PROBLEMA A
Copie sem qualquer alteração as linhas fornecidas, começando na primeira delas e terminando na linha que contém "At which category", ambas incluídas. Deixe as imagens fora da resposta.
====== TEXTO DE ORIGEM
Casos de violência sexual em campi universitários são absurdamente comuns, e na maioria esmagadora dos casos esses espaços preferem silenciar as vítimas para esconder os crimes que acontecem sob sua responsabilidade, ao invés de dar apoio jurídico e psicológico a elas. E é exatamente o que a reitora Walker faz no filme, varrendo o caso para debaixo do tapete para acobertar a situação. Assim como a antiga colega de Cassie e Nina, Madison, que também prefere ignorar o ocorrido já que Nina tinha “uma má reputação”. No fim das contas, as duas preferem comprar a versão do agressor do que ouvir a vítima. Assim, ignoram a denúncia de Nina e transformam Al Monroe no “pobre rapaz acusado injustamente”. Enquanto a real vítima se vê para sempre estigmatizada pela violência que sofreu e incapaz de conseguir justiça.

O único erro de Promising Young Woman é, talvez, retratar as mulheres que banalizaram e duvidaram da violência sofrida por Nina como quase tão culpáveis quanto seu agressor. Claro que indivíduos que culpabilizam sobreviventes de agressão sexual como as reais motivadoras da violência são execráveis, mas de forma alguma merecem ser punidas tal qual o próprio culpado da agressão. E no fim das contas, a reitora Walker (interpretada por Connie Britton) e Madison (interpretada por Alison Brie) acabam pagando um preço maior que Monroe. Afinal, o mesmo foi apenas detido pela polícia, sendo minimamente responsabilizado por seus crimes cometidos, enquanto as duas sofreram desproporcionalmente por seus “delitos”, sendo colocadas em situações emocionalmente dolorosas.
============
====== LINHAS FORNECIDAS
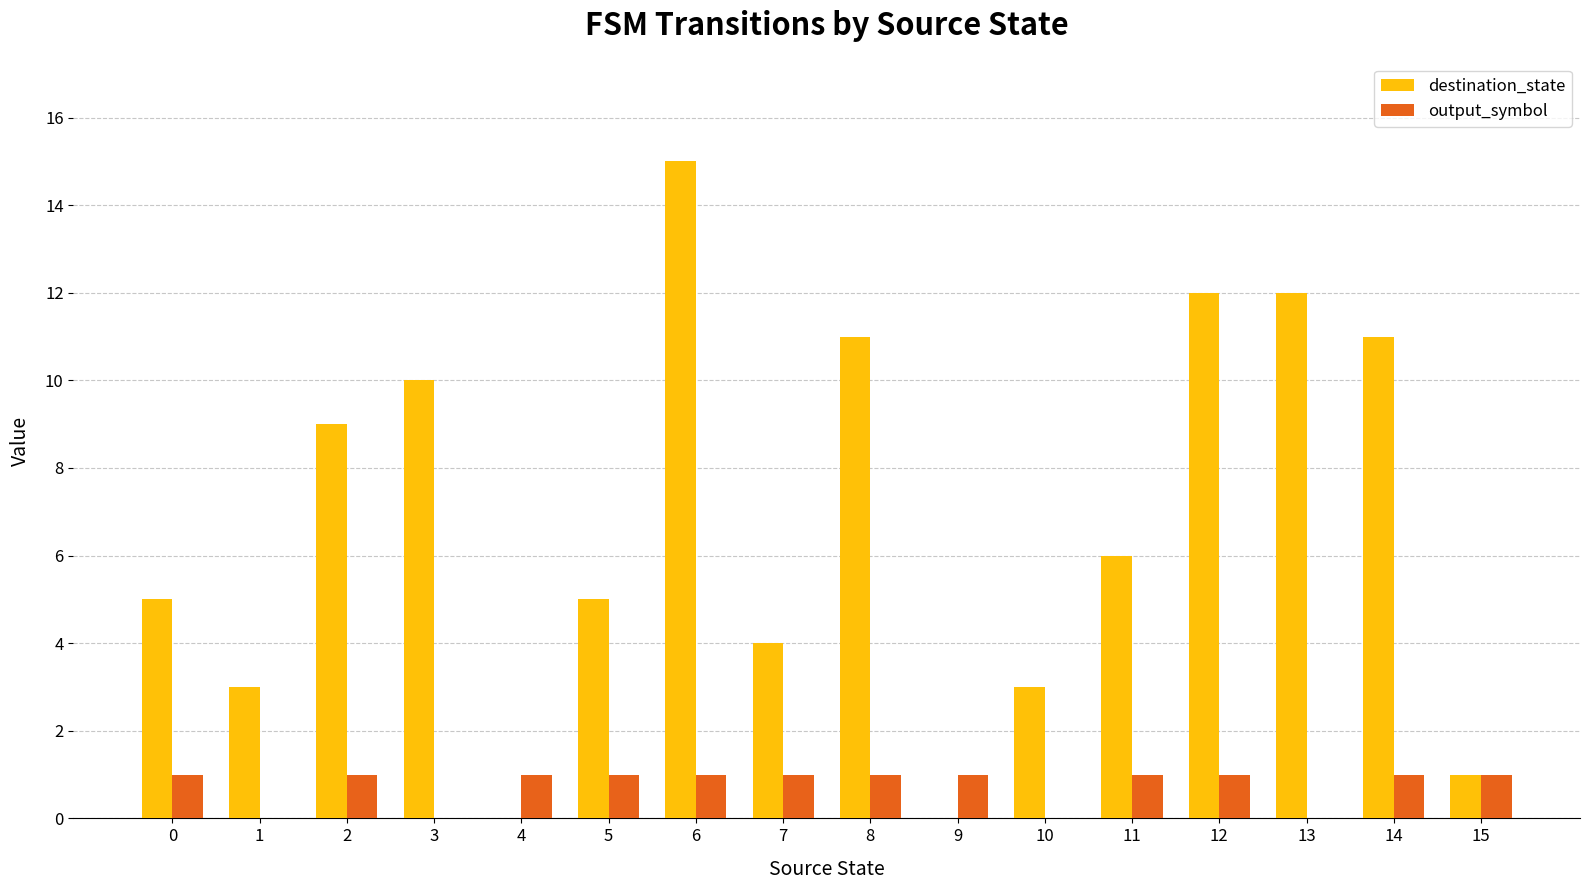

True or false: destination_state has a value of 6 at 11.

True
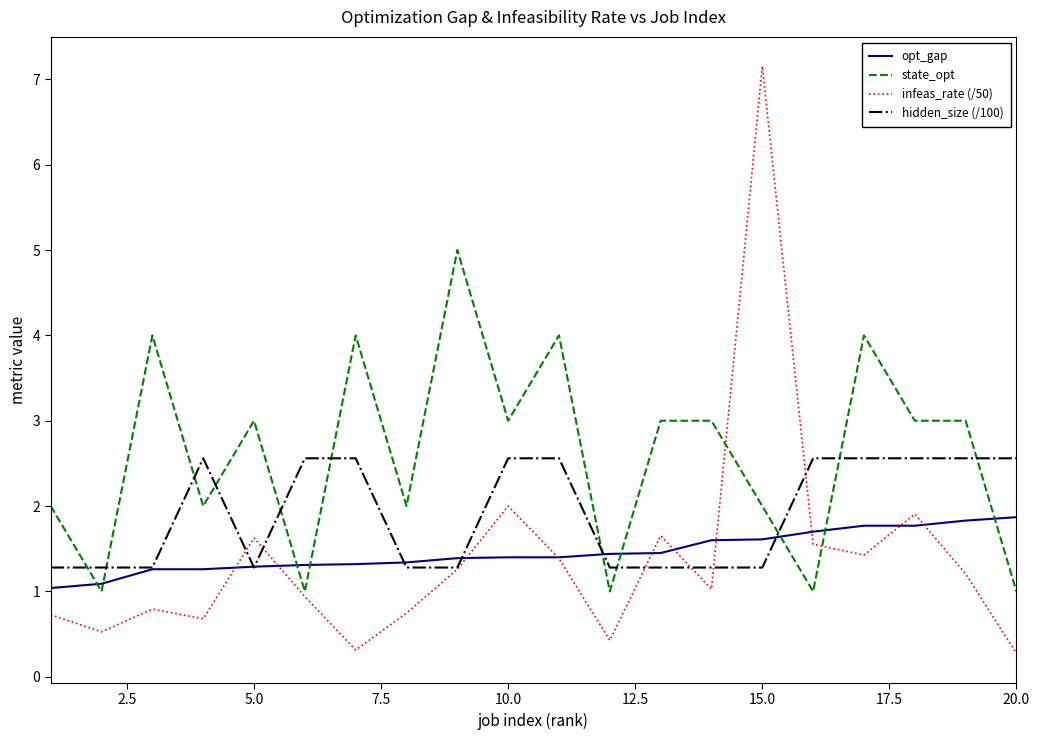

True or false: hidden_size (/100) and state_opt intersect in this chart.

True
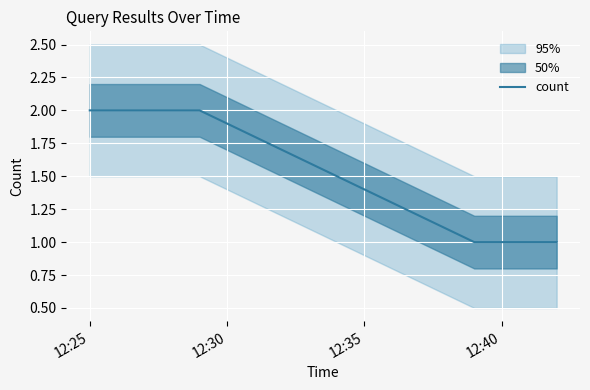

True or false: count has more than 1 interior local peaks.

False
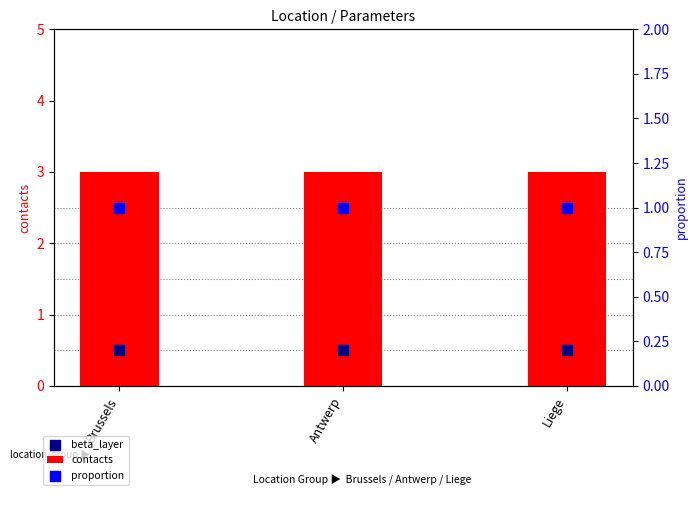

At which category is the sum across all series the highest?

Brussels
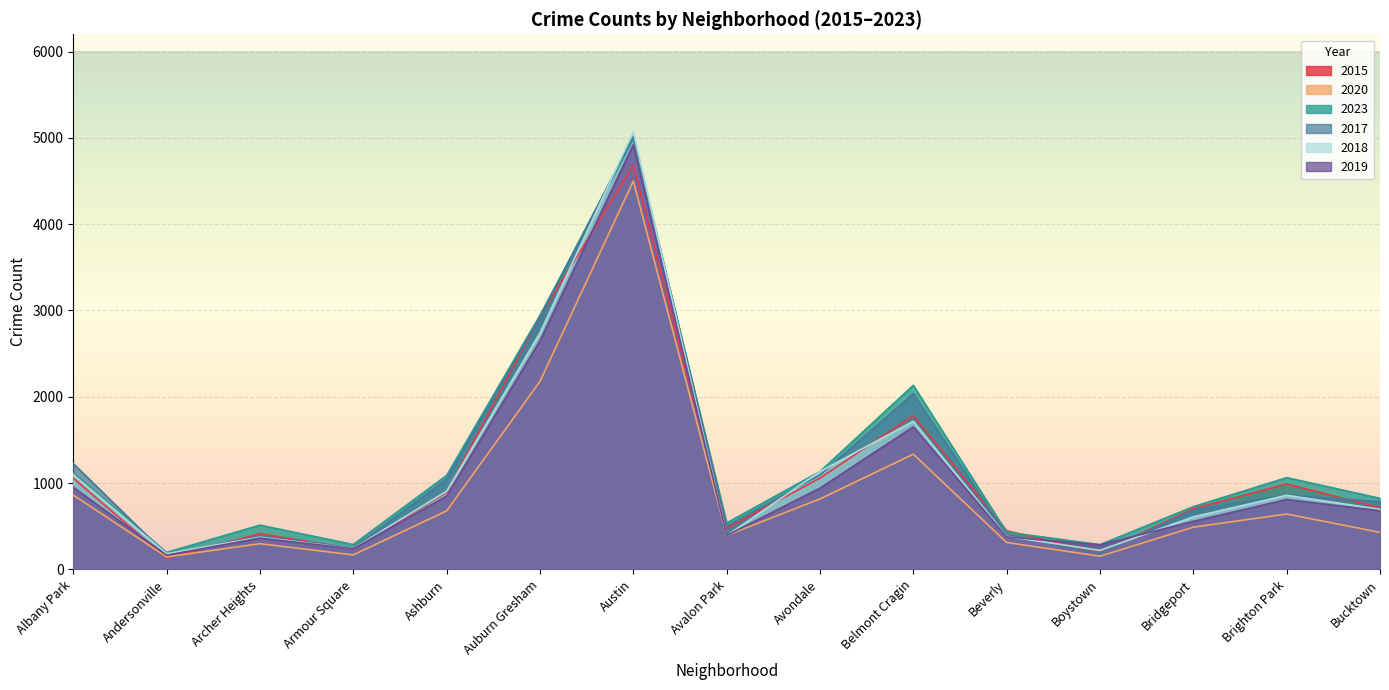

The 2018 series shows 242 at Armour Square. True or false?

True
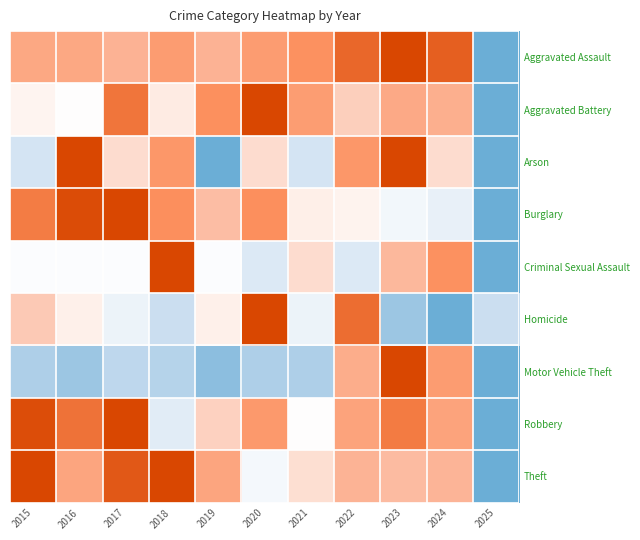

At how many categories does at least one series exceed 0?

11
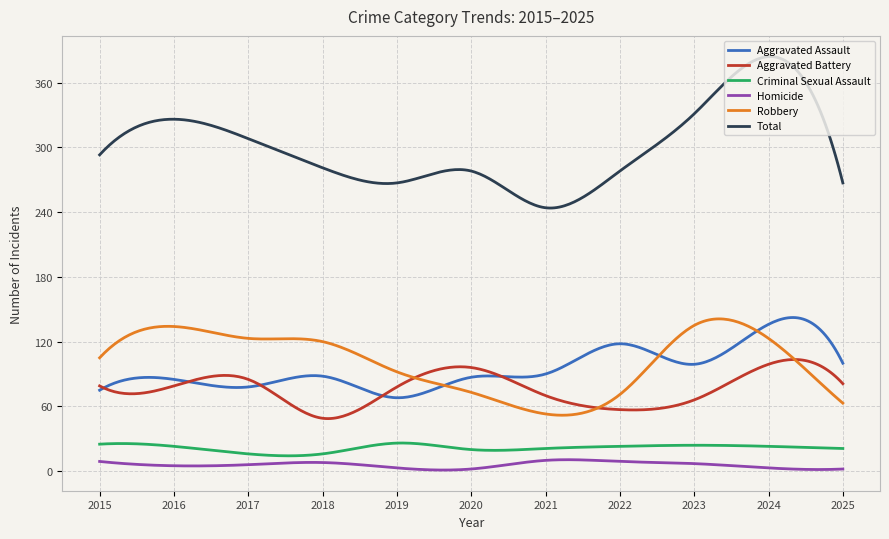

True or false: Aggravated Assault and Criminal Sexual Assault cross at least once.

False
============
PROBLEMA B
Repita fielmente o trecho do texto de origem, começando em "O único erro" e terminando em "situações emocionalmente dolorosas.".

ESPAÇO PARA RESPOSTA A
True or false: destination_state has a value of 6 at 11.

True

True or false: hidden_size (/100) and state_opt intersect in this chart.

True

True or false: count has more than 1 interior local peaks.

False

At which category is the sum across all series the highest?

ESPAÇO PARA RESPOSTA B
O único erro de Promising Young Woman é, talvez, retratar as mulheres que banalizaram e duvidaram da violência sofrida por Nina como quase tão culpáveis quanto seu agressor. Claro que indivíduos que culpabilizam sobreviventes de agressão sexual como as reais motivadoras da violência são execráveis, mas de forma alguma merecem ser punidas tal qual o próprio culpado da agressão. E no fim das contas, a reitora Walker (interpretada por Connie Britton) e Madison (interpretada por Alison Brie) acabam pagando um preço maior que Monroe. Afinal, o mesmo foi apenas detido pela polícia, sendo minimamente responsabilizado por seus crimes cometidos, enquanto as duas sofreram desproporcionalmente por seus “delitos”, sendo colocadas em situações emocionalmente dolorosas.